__What to do__:
What lines in the material hold the string "System"? Return every one of them.

Listed entries Block Start

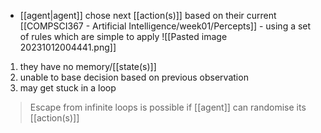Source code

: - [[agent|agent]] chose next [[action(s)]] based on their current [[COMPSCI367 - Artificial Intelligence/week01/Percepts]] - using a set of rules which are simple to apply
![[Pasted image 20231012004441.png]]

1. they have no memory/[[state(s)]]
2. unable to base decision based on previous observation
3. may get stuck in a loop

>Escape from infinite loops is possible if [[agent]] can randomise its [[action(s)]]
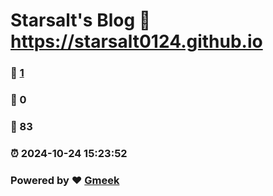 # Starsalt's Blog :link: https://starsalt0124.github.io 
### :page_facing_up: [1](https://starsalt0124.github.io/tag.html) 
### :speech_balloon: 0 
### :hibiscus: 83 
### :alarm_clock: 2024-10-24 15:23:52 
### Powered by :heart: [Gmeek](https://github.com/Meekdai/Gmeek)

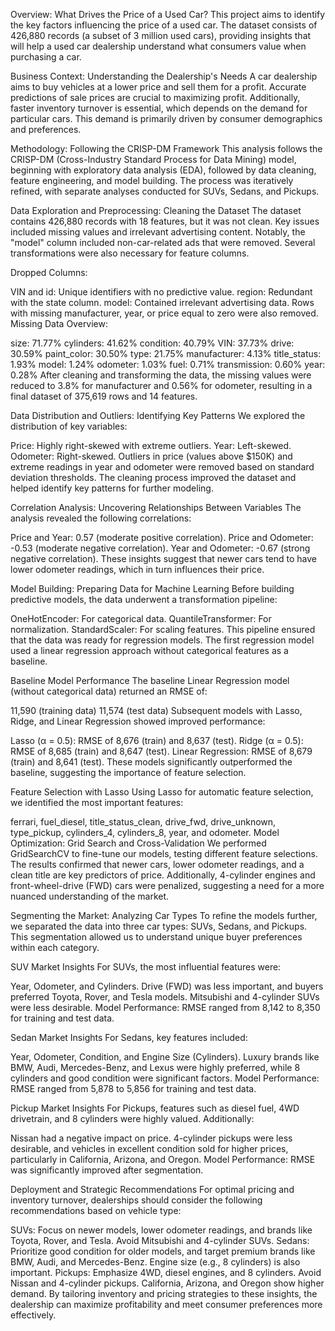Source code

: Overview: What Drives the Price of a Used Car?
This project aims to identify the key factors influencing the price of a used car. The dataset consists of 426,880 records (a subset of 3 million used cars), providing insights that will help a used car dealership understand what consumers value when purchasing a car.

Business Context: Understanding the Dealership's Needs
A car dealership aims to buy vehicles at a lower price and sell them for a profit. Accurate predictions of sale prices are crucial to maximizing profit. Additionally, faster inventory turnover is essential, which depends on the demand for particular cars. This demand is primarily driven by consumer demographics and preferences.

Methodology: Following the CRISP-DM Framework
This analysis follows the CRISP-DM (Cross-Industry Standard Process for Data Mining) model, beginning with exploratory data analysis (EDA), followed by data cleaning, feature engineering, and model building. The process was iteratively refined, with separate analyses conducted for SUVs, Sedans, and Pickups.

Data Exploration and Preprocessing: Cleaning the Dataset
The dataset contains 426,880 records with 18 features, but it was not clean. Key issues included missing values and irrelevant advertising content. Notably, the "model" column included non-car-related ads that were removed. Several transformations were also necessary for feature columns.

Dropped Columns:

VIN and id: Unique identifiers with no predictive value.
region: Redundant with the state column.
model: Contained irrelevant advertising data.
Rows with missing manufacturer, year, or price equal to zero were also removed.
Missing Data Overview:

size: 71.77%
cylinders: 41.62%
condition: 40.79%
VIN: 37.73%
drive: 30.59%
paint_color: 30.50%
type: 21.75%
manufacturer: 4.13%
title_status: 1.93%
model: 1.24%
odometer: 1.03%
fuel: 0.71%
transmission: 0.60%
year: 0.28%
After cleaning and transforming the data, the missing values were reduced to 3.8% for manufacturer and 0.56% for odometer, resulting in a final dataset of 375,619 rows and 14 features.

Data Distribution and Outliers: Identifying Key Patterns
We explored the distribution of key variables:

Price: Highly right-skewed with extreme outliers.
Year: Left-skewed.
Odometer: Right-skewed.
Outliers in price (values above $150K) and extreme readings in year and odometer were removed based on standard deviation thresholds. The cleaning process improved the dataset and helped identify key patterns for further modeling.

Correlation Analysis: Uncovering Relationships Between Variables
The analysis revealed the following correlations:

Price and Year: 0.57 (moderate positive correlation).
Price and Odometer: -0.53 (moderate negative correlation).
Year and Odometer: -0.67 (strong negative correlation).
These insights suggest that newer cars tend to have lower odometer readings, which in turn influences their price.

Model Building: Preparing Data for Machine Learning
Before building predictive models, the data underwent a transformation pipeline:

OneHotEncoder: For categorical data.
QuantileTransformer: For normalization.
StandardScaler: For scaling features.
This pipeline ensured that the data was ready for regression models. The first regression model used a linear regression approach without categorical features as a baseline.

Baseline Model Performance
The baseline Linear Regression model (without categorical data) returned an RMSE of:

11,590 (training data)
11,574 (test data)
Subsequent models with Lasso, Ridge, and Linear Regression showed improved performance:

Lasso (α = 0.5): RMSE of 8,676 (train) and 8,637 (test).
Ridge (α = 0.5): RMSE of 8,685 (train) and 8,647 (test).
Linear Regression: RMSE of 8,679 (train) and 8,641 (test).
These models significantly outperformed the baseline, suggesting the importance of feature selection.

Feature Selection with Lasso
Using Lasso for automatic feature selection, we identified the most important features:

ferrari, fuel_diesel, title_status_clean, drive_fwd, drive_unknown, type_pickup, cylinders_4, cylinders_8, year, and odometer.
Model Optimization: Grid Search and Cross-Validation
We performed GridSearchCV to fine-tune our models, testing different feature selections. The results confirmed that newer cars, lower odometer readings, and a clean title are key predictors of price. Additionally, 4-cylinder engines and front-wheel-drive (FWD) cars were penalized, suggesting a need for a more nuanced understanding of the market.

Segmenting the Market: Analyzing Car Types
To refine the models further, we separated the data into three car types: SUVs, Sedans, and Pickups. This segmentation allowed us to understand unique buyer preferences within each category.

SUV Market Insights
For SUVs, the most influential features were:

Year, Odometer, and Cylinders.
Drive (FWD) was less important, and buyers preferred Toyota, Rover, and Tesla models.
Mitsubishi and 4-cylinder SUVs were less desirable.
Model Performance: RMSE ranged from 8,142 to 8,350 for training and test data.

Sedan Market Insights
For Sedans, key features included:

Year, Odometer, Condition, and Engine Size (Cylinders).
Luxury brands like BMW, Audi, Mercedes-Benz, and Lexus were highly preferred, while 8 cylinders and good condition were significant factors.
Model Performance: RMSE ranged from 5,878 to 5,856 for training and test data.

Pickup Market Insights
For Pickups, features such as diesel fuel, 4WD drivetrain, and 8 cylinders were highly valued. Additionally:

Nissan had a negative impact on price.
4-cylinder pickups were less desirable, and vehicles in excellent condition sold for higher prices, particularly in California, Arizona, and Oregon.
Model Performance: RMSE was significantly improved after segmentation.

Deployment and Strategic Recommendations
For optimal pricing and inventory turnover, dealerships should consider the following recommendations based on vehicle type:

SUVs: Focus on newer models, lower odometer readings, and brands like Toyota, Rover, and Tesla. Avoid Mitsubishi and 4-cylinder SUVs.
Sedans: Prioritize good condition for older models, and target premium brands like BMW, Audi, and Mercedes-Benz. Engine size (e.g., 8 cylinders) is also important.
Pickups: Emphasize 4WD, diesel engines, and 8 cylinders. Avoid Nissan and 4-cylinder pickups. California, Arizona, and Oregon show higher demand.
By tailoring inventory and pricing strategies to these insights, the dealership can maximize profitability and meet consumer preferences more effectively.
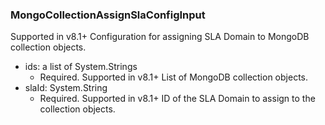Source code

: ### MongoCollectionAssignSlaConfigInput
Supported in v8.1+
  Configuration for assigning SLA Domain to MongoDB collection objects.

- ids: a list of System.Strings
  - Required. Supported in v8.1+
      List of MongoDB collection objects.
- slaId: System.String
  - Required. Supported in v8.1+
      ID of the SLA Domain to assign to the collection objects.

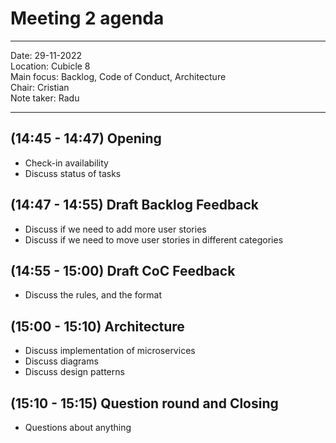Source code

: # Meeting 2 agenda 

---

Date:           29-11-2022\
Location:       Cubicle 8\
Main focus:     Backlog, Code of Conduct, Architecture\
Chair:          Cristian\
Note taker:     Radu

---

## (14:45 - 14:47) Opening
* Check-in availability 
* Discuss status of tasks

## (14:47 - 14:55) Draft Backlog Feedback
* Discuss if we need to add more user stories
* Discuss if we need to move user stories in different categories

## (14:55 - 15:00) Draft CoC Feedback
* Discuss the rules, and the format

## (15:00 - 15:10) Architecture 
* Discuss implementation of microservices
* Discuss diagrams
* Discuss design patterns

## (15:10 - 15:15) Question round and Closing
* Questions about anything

Listed entries Block End

__Result for this exercise__:
- ids: a list of System.Strings
- slaId: System.String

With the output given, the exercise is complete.